Kochana babciu Annie,
Dzisiaj pierwszy raz chłopak spojrzał na mnie bez obrzydzenia na twarzy. Moja dieta działa! Chociaż ja zmiany nie widzę. Nadal pozbyła bym się tych obrzydliwych fałdek na brzuchu i rozstępów na udach. John, bo tak ma na imię ten chłopak, jest nowy w naszej klasie. Usiadł dziś ze mną na matematyce i pomógł mi zrozumieć materiał z dzisiejszej lekcji.

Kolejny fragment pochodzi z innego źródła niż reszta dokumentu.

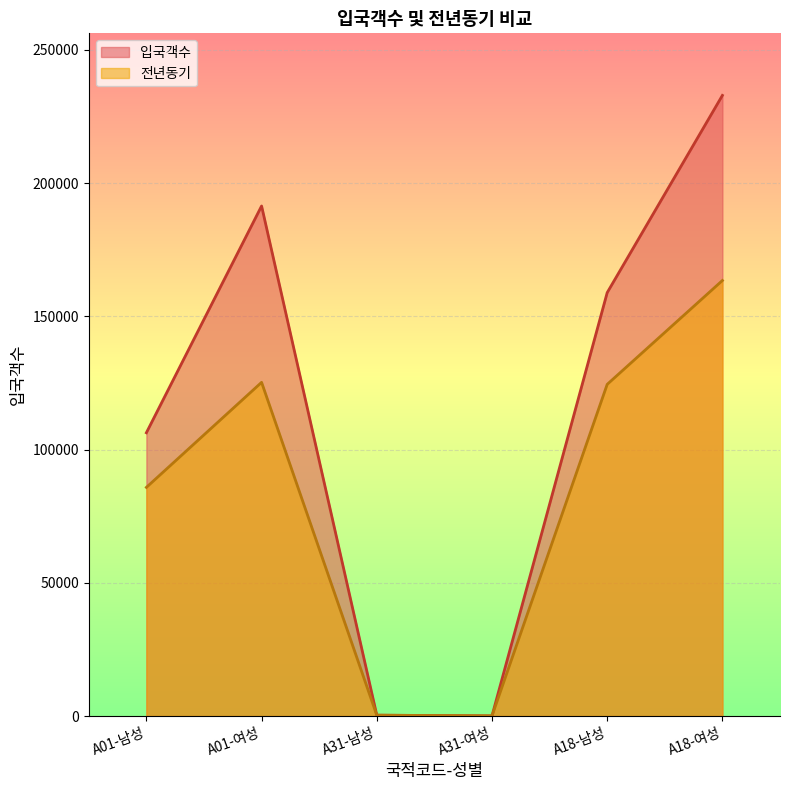

What is the label of the 1st point from the right?

A18-여성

Jest dobry z geometrii. Niestety w ten sam sposób uśmiechał się do Katie, która jest o wiele ładniejsza i chudsza ode mnie. Śmiali się na przerwach. Chciałam do nich podejść, ale... Kiedy to zrobiłam, słyszałam jak oboje o mnie rozmawiali i śmiali się. Zabolało. Od zawsze wiedziałam, że Katie to suka. Na szczęście nie uroniłam przy nich żadnej łzy. Za to teraz nie mogę wyrzucić tego z głowy.Kiedy wysiadłam z auta taty, od razu w moje oczy rzucił się Gabriel, który czekał przy bramie. Na mój widok lekko uśmiechnął się i pomachał w moją stronę.
Zdezorientowana, odmachałam mu.
— Czemu on do ciebie macha? — szepnęła moja siostra z wyrzutem.

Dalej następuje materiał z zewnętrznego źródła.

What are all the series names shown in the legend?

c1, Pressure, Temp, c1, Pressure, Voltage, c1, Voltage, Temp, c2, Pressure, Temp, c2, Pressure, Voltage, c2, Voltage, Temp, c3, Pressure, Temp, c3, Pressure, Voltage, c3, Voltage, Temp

— Żeby się przywitać? — przeciągałam słowa, niepewna czy na taką odpowiedź czekała.
Gabriel wywoływał u mnie niepokój. Przytaczał mnie swoją osobą, pewnością siebie i podejściem do innych ludzi. On nie wahał się, w porównaniu do mnie, czy podejść czy zagadać. Po prostu to robił.
Zazdrościłam mu tego. Gdybym to ja chciała podejść i zapytać o głupie zadanie domowe zaczęłabym się jąkała i wyglądała jak dorodna truskawka.
Od kiedy pamiętam podziwiałam ekstrawertyków. Byli otwarci i uśmiechali się do wszystkich. Jednakże ich gadanie, gdy mówili do mnie dużej niż godzina czy dwie, zaczynało być to męczące. Jakby nie umieli chociaż pięciu minut posiedzieć w ciszy i nie wiercić się. Moim zdaniem, to był ich minus. Cała reszta była jednym wielkim plusem.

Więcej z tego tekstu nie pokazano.